Janet Combs

Janet Combs

Nature is unrelenting in its assault on coastal structures. Rain frequently comes at us sideways in the South, seeping in the slimmest of apertures to weaken our wooden siding. The wind follows up by grabbing hold of any protruding splinter from a fissure and ripping it off, further eroding the exterior. On sunny days, the high humidity and salt air don’t improve matters at all, causing everything to remain damp and swell. The weather pattern repeats, deteriorating and degrading your entire home’s façade unless you have learned and mastered, young grasshopper, the power of…


I’ve been doing some exterior caulking and it’s a magical thing. Caulk fills in the cracks and blends with the siding, and my freakishly long fingers—which never quite lived up to their potential on the piano keys—are killing it in the caulking department. I think this is the first project on which I’ve worked side-by-side with my husband and received unsolicited compliments.

“That looks great,” he announced yesterday, as I crouched to fill a large seam between the siding and deck boards.

I turned and glanced behind me, assuming he was talking to someone else.

Naturally, I have more to learn, but I am comfortable enough with the caulking process to do it on my own, without supervision. I’m so glowingly confident, I might do a tutorial on YouTube with this engaging narration!

STEP ONE: Firmly and consistently squeeze the trigger on the caulking gun while moving the tip smoothly along the area that needs filling. STEP TWO: Put the gun down, and wet your index finger to pass it along the seam to remove excess caulk. OH DANG, DO THIS BEFORE STEP TWO: Press down hard on this sharpish metal tab on the caulking gun that releases the pressure and shuts the trigger off, otherwise you will have caulk spiraling out the tip of the tube into a huge wasteful wad wherever you happened to set the gun down, making a holy mess you’ll have to clean up quickly but not before STEP FOUR: Complete the final, gentle pass over your seam with the same finger wrapped in a damp piece of old tee-shirt, then move on to the next area that needs attention.

Kind of like bread dough, caulking can be overworked—you have to know when to leave well enough alone. You also have to know when to stop because it’s easy to get carried away, sealing miniscule cracks until nightfall. Caulking is a particularly addicting home improvement job because it provides instant, satisfying results.

Which brings me to the philosophical portion of this column, wherein I relate some of the marginally insightful things that occur to me while caulking.

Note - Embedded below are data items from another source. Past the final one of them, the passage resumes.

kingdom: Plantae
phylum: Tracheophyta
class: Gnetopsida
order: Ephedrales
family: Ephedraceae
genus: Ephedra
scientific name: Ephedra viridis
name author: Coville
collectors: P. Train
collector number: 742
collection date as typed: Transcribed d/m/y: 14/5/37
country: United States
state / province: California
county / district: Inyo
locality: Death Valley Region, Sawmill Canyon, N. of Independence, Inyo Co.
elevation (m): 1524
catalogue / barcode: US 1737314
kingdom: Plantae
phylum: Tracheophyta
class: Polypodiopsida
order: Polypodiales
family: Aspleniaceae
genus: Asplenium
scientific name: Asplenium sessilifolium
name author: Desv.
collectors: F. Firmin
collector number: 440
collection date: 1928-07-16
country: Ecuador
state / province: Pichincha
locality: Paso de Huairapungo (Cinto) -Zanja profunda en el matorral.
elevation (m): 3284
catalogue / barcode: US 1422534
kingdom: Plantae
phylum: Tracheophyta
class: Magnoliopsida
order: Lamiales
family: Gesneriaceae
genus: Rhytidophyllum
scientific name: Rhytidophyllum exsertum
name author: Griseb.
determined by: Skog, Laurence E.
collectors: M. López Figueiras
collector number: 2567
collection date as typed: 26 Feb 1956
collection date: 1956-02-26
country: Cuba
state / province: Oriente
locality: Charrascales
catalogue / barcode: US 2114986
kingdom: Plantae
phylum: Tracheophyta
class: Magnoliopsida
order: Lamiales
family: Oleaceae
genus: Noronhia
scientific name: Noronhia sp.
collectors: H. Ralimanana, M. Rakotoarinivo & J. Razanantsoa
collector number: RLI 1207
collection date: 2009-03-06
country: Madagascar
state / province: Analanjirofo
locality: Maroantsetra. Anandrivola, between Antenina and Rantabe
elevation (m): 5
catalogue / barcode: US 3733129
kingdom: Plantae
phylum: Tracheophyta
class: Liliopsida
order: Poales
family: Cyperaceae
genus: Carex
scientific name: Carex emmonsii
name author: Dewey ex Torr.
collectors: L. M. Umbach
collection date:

Life is relentlessly harsh on people, throwing difficult individuals into our families or workplaces and frequently piling aggravating situations upon us, such as sudden loss, illness or financial distress. As a result, we all have cracks in our facades—and you can easily spot the folks who have given up and are rapidly falling apart as they continue to face the rigors of living.

But Planet Janet Personal Caulk can prevent this devastating personal erosion! Available to readers of this column today only, absolutely free, you can smear it all over yourself or others on an as-needed basis.

Planet Janet Personal Caulk comes in many forms: a sincere compliment, a loan of your vehicle, a thank-you or sympathy card, an hour of your time helping someone, a hot meal, a good night’s sleep, an uplifting book or film, a walk on the beach, a quiet moment spent holding someone’s hands.

Each application of Planet Janet Personal Caulk has lasting effects—just the memory of the balm provides a boost for months afterward to the self or individual in need of sealing against life’s severest elements. So, keep a supply in the trunk of your car, your wallet, or your desk drawer. I guarantee you’ll weather longer, and better.